- **What is being asked**:
Each entry must appear again exactly as it does in the source.

- **Input for this task**:
--------
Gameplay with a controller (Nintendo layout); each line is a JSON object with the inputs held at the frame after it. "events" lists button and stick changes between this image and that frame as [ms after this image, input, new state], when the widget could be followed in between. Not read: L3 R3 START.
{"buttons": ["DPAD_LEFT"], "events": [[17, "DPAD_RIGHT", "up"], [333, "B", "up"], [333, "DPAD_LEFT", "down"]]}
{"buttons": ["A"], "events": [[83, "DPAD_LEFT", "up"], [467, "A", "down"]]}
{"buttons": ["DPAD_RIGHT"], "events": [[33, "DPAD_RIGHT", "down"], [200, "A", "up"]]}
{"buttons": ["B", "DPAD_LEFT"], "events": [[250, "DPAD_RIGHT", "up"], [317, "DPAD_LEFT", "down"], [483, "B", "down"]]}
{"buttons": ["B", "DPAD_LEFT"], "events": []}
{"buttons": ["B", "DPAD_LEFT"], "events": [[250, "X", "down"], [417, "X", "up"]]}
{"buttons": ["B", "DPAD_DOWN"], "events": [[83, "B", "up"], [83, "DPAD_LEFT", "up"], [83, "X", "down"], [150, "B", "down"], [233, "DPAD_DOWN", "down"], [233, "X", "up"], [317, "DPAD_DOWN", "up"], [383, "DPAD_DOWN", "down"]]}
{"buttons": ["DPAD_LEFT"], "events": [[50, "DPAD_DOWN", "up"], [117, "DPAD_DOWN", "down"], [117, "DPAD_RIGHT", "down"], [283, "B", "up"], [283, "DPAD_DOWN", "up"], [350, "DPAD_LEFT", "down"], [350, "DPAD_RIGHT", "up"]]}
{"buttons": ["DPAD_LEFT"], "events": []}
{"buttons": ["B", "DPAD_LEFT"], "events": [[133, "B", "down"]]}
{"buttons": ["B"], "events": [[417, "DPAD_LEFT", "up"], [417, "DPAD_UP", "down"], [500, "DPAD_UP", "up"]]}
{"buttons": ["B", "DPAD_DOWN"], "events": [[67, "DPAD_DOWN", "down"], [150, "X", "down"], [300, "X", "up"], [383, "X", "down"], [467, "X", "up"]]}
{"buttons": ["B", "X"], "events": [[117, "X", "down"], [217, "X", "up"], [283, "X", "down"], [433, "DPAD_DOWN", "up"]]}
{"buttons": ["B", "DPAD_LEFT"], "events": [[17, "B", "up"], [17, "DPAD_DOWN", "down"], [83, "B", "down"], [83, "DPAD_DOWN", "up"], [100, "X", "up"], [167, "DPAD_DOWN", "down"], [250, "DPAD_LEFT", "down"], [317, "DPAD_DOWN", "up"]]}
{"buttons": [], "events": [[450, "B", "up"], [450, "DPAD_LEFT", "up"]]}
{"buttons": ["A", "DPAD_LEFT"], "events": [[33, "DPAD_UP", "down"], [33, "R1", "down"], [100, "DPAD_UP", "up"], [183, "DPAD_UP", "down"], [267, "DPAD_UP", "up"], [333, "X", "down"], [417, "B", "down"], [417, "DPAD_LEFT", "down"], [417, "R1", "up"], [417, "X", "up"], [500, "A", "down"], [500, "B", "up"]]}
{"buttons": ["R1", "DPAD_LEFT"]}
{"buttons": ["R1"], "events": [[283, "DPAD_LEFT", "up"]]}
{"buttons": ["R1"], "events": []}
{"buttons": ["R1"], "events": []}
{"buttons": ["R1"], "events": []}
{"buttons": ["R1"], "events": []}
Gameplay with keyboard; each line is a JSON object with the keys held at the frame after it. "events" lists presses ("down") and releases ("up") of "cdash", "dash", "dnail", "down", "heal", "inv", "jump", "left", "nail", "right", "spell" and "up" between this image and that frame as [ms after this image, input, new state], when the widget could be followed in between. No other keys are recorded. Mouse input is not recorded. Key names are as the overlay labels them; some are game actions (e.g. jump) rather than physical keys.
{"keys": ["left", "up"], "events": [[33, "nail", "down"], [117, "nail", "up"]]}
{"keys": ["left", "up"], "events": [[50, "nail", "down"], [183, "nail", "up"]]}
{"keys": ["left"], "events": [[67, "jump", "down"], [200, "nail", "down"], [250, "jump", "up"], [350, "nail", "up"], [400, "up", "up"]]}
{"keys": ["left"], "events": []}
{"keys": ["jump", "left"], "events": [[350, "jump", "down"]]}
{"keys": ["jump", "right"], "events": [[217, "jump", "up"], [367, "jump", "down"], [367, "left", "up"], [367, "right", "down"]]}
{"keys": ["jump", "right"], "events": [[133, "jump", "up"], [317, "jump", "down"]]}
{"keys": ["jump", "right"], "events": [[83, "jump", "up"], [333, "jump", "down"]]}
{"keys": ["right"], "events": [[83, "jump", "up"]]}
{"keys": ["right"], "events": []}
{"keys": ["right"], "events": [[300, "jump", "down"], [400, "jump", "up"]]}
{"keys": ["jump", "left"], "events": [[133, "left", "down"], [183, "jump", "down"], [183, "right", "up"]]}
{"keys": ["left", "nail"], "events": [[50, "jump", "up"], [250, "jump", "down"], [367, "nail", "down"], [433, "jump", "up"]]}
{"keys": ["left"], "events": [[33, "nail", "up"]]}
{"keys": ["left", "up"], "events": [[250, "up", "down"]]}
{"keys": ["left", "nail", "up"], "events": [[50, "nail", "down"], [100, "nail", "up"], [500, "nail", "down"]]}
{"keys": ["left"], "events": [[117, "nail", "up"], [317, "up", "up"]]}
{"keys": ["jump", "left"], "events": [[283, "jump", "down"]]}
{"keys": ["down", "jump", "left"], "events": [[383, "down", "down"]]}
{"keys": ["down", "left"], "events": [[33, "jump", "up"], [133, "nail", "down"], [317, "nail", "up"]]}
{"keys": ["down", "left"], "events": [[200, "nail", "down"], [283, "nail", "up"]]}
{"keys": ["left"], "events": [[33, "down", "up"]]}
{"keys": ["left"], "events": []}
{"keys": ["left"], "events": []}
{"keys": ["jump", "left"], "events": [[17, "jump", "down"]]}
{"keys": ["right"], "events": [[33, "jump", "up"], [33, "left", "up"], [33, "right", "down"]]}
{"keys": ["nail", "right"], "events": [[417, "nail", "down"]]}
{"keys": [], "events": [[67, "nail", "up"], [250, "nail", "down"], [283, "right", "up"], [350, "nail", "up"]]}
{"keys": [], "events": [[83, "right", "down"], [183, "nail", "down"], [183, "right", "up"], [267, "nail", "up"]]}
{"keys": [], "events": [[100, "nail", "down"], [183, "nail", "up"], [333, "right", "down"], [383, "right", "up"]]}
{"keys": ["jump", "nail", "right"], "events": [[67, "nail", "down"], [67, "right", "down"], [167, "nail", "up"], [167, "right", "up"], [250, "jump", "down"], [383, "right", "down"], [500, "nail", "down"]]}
--------
- **Solution for this task**:
Gameplay with a controller (Nintendo layout); each line is a JSON object with the inputs held at the frame after it. "events" lists button and stick changes between this image and that frame as [ms after this image, input, new state], when the widget could be followed in between. Not read: L3 R3 START.
{"buttons": ["DPAD_LEFT"], "events": [[17, "DPAD_RIGHT", "up"], [333, "B", "up"], [333, "DPAD_LEFT", "down"]]}
{"buttons": ["A"], "events": [[83, "DPAD_LEFT", "up"], [467, "A", "down"]]}
{"buttons": ["DPAD_RIGHT"], "events": [[33, "DPAD_RIGHT", "down"], [200, "A", "up"]]}
{"buttons": ["B", "DPAD_LEFT"], "events": [[250, "DPAD_RIGHT", "up"], [317, "DPAD_LEFT", "down"], [483, "B", "down"]]}
{"buttons": ["B", "DPAD_LEFT"], "events": []}
{"buttons": ["B", "DPAD_LEFT"], "events": [[250, "X", "down"], [417, "X", "up"]]}
{"buttons": ["B", "DPAD_DOWN"], "events": [[83, "B", "up"], [83, "DPAD_LEFT", "up"], [83, "X", "down"], [150, "B", "down"], [233, "DPAD_DOWN", "down"], [233, "X", "up"], [317, "DPAD_DOWN", "up"], [383, "DPAD_DOWN", "down"]]}
{"buttons": ["DPAD_LEFT"], "events": [[50, "DPAD_DOWN", "up"], [117, "DPAD_DOWN", "down"], [117, "DPAD_RIGHT", "down"], [283, "B", "up"], [283, "DPAD_DOWN", "up"], [350, "DPAD_LEFT", "down"], [350, "DPAD_RIGHT", "up"]]}
{"buttons": ["DPAD_LEFT"], "events": []}
{"buttons": ["B", "DPAD_LEFT"], "events": [[133, "B", "down"]]}
{"buttons": ["B"], "events": [[417, "DPAD_LEFT", "up"], [417, "DPAD_UP", "down"], [500, "DPAD_UP", "up"]]}
{"buttons": ["B", "DPAD_DOWN"], "events": [[67, "DPAD_DOWN", "down"], [150, "X", "down"], [300, "X", "up"], [383, "X", "down"], [467, "X", "up"]]}
{"buttons": ["B", "X"], "events": [[117, "X", "down"], [217, "X", "up"], [283, "X", "down"], [433, "DPAD_DOWN", "up"]]}
{"buttons": ["B", "DPAD_LEFT"], "events": [[17, "B", "up"], [17, "DPAD_DOWN", "down"], [83, "B", "down"], [83, "DPAD_DOWN", "up"], [100, "X", "up"], [167, "DPAD_DOWN", "down"], [250, "DPAD_LEFT", "down"], [317, "DPAD_DOWN", "up"]]}
{"buttons": [], "events": [[450, "B", "up"], [450, "DPAD_LEFT", "up"]]}
{"buttons": ["A", "DPAD_LEFT"], "events": [[33, "DPAD_UP", "down"], [33, "R1", "down"], [100, "DPAD_UP", "up"], [183, "DPAD_UP", "down"], [267, "DPAD_UP", "up"], [333, "X", "down"], [417, "B", "down"], [417, "DPAD_LEFT", "down"], [417, "R1", "up"], [417, "X", "up"], [500, "A", "down"], [500, "B", "up"]]}
{"buttons": ["R1", "DPAD_LEFT"]}
{"buttons": ["R1"], "events": [[283, "DPAD_LEFT", "up"]]}
{"buttons": ["R1"], "events": []}
{"buttons": ["R1"], "events": []}
{"buttons": ["R1"], "events": []}
{"buttons": ["R1"], "events": []}
Gameplay with keyboard; each line is a JSON object with the keys held at the frame after it. "events" lists presses ("down") and releases ("up") of "cdash", "dash", "dnail", "down", "heal", "inv", "jump", "left", "nail", "right", "spell" and "up" between this image and that frame as [ms after this image, input, new state], when the widget could be followed in between. No other keys are recorded. Mouse input is not recorded. Key names are as the overlay labels them; some are game actions (e.g. jump) rather than physical keys.
{"keys": ["left", "up"], "events": [[33, "nail", "down"], [117, "nail", "up"]]}
{"keys": ["left", "up"], "events": [[50, "nail", "down"], [183, "nail", "up"]]}
{"keys": ["left"], "events": [[67, "jump", "down"], [200, "nail", "down"], [250, "jump", "up"], [350, "nail", "up"], [400, "up", "up"]]}
{"keys": ["left"], "events": []}
{"keys": ["jump", "left"], "events": [[350, "jump", "down"]]}
{"keys": ["jump", "right"], "events": [[217, "jump", "up"], [367, "jump", "down"], [367, "left", "up"], [367, "right", "down"]]}
{"keys": ["jump", "right"], "events": [[133, "jump", "up"], [317, "jump", "down"]]}
{"keys": ["jump", "right"], "events": [[83, "jump", "up"], [333, "jump", "down"]]}
{"keys": ["right"], "events": [[83, "jump", "up"]]}
{"keys": ["right"], "events": []}
{"keys": ["right"], "events": [[300, "jump", "down"], [400, "jump", "up"]]}
{"keys": ["jump", "left"], "events": [[133, "left", "down"], [183, "jump", "down"], [183, "right", "up"]]}
{"keys": ["left", "nail"], "events": [[50, "jump", "up"], [250, "jump", "down"], [367, "nail", "down"], [433, "jump", "up"]]}
{"keys": ["left"], "events": [[33, "nail", "up"]]}
{"keys": ["left", "up"], "events": [[250, "up", "down"]]}
{"keys": ["left", "nail", "up"], "events": [[50, "nail", "down"], [100, "nail", "up"], [500, "nail", "down"]]}
{"keys": ["left"], "events": [[117, "nail", "up"], [317, "up", "up"]]}
{"keys": ["jump", "left"], "events": [[283, "jump", "down"]]}
{"keys": ["down", "jump", "left"], "events": [[383, "down", "down"]]}
{"keys": ["down", "left"], "events": [[33, "jump", "up"], [133, "nail", "down"], [317, "nail", "up"]]}
{"keys": ["down", "left"], "events": [[200, "nail", "down"], [283, "nail", "up"]]}
{"keys": ["left"], "events": [[33, "down", "up"]]}
{"keys": ["left"], "events": []}
{"keys": ["left"], "events": []}
{"keys": ["jump", "left"], "events": [[17, "jump", "down"]]}
{"keys": ["right"], "events": [[33, "jump", "up"], [33, "left", "up"], [33, "right", "down"]]}
{"keys": ["nail", "right"], "events": [[417, "nail", "down"]]}
{"keys": [], "events": [[67, "nail", "up"], [250, "nail", "down"], [283, "right", "up"], [350, "nail", "up"]]}
{"keys": [], "events": [[83, "right", "down"], [183, "nail", "down"], [183, "right", "up"], [267, "nail", "up"]]}
{"keys": [], "events": [[100, "nail", "down"], [183, "nail", "up"], [333, "right", "down"], [383, "right", "up"]]}
{"keys": ["jump", "nail", "right"], "events": [[67, "nail", "down"], [67, "right", "down"], [167, "nail", "up"], [167, "right", "up"], [250, "jump", "down"], [383, "right", "down"], [500, "nail", "down"]]}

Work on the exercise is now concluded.